▸ **Questions**
(a) In the post on the technical quality of a test, what should a test's emphasis reflect?
(b) Pick up the post on the technical quality of a test after its last sentence and continue writing it.

▸ **Selected extract**
━━━

The Technical Quality of a Test — Part 2

quality habit

In the previous post (below) we started looking at features that define the technical quality of a test.

     Source: http://www.k-state.edu/ksde/alp/resources/Handout-Module6.pdf

Criteria for establishing the technical quality of a test

  1. Cognitive complexity

The test questions will focus on appropriate intellectual activity ranging from simple recall of facts to problem solving, critical thinking, and reasoning.

Bloom’s Taxonomy*

  1. Content quality

The test questions will permit students to demonstrate their knowledge of challenging and important subject matter.  The emphasis of the test should be a reflection of the emphasis of the lecture.

  1. Meaningfulness

The test questions will be worth students’ time and students will recognize and understand their value.

  1. Language appropriateness

The language demands will be clear and appropriate to the assessment tasks and to students.  It should reflect the language used in the classroom.  Test items should be stated in simple, clear language, free of nonfunctional material and extraneous clues, and free of race, ethnic, and sex bias.

  1. Transfer and generalizability

Successful performance on the test will allow valid generalizations about achievement to be made.

  1. Fairness

Student performance will be measured in a way that does not give advantage to factors irrelevant to school learning:  scoring schemes will be similarly equitable.

Basic rules of fairness:

  • Test questions should reflect the objectives of the unit
  • Expectations should be clearly known by the students
  • Each test item should present a clearly formulated task
  • One item should not aide in answering another
  • Ample time for test completion should be allowed
  • Assignment of points should be determined before the test is administered.
  1. Reliability

Answers to test questions will be consistently trusted to represent what students know.

 

*More on Bloom’s Taxonomy in a future post.

We have already discussed points #1 and 2; let us continue with the rest.

  1. Meaningfulness

I think if we are writing exam questions that explore the knowledge we want the students to learn, the questions will be meaningful, even when they only test simple recall.  Each question should trigger a memory in any student who has prepared and studied.

I am not always certain our students will recognize and understand the value of the questions we offer but I am not sure that really matters.  We want to avoid outrage at a question that comes across as grossly unfair or outside the scope of the class, which I think will happen with meaningful questions.

  1. Language appropriateness

When I see the phrase “the language used in the classroom,” I think about how I describe concepts and the level of the vocabulary I use in discussions.  I try to avoid “dumbing down” the words I use but I also try to avoid choosing words that are esoteric or outdated.  In lecture, it is often easy to see student reaction to words they don’t understand, and that tells me I need to define those words, even if they aren’t words in my discipline.  This gives me an opportunity to raise the student vocabulary closer to college level.  Once I have used and defined them, I feel free to use those words in exams.

━━━

▸ **Given information**

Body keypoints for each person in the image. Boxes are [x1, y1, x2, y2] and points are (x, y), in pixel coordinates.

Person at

━━━

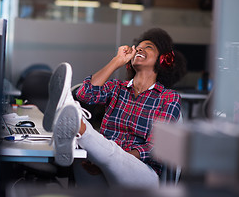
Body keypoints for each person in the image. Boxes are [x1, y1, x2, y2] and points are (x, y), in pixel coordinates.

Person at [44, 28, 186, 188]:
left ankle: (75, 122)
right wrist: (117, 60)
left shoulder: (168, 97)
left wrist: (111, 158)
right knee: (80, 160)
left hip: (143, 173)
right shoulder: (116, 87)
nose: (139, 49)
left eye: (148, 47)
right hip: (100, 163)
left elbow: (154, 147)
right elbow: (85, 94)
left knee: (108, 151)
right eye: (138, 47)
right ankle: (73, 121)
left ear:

━━━

▸ **Solved problems**
(a) The emphasis of the lecture.

(b)
One hazard of making the questions “free of nonfunctional material and extraneous clues” in mathematics is that students become trained to believe they must use every number and every bit of information in the problem or they won’t be working it correctly.  Unfortunately, real world problems that use math often contain nonfunctional material and extraneous clues and our students need to learn how to weed it out.  I introduce this skill at the calculus level.

  1. Transfer and generalizability

The goal I set for my students is for them to learn the course material in such a way that they can perform the skills, recall the ideas, and recognize the vocabulary and notation, and that they are prepared to take the next course in the sequence successfully.  This is my definition of transfer and generalizability.

How would you define it for your discipline?

  1. Fairness

This seems straightforward and reasonable to me.  I don’t always have the time to determine the assignment of points before the test is administered but I always do before I start grading.  If something causes me to rethink the point distribution, I regrade all the problems affected by it.

  1. Reliability

The description given for this point did not help me understand reliability but this source’s definition did [note that “marker” means “the person grading the exam”]:

     Source:  http://www.lshtm.ac.uk/edu/taughtcourses/writinggoodexamquestions.pdf

Does the question allow markers to grade it consistently and reproducibly and does it allow markers to discriminate between different levels of performance? This frequently depends on the quality of the marking guidance and clarity of the assessment criteria. It may also be improved through providing markers with training and opportunities to learn from more experienced assessors.

What resonates with me is the ability to discriminate between different levels of performance.  That can be challenging when grading math problems because I feel partial credit is important.  Students can work problems in so many incorrect or partially correct ways that I have to work hard to determine how much they really knew and how much was due to simple error.

From the criteria list I see the opportunity to consider the overall structure of my exams and assess my general test writing skills.  I like the guidelines and how they direct me to think beyond my personal experiences while considering how the students will perceive the test.

The Technical Quality of a Test — Part 1

quality habit

We want our tests to be good measures of student achievement so we need to pay attention to what one source calls the “technical quality of a test.”

To help me understand what quality really means, I found these definitions useful:

  1. The characteristics of a product or service that bear on its ability to satisfy stated or implied needs; “conformance to requirements”
  2. A product or service free of deficiencies; “fitness for use”

(from http://asq.org/glossary/q.html)

So what criteria should we use to improve quality?

     Source: http://www.k-state.edu/ksde/alp/resources/Handout-Module6.pdf

Criteria for establishing the technical quality of a test

  1. Cognitive complexity

The test questions will focus on appropriate intellectual activity ranging from simple recall of facts to problem solving, critical thinking, and reasoning.

Bloom’s Taxonomy*

  1. Content quality

The test questions will permit students to demonstrate their knowledge of challenging and important subject matter.  The emphasis of the test should be a reflection of the emphasis of the lecture.

  1. Meaningfulness

The test questions will be worth students’ time and students will recognize and understand their value.

  1. Language appropriateness

The language demands will be clear and appropriate to the assessment tasks and to students.  It should reflect the language used in the classroom.  Test items should be stated in simple, clear language, free of nonfunctional material and extraneous clues, and free of race, ethnic, and sex bias.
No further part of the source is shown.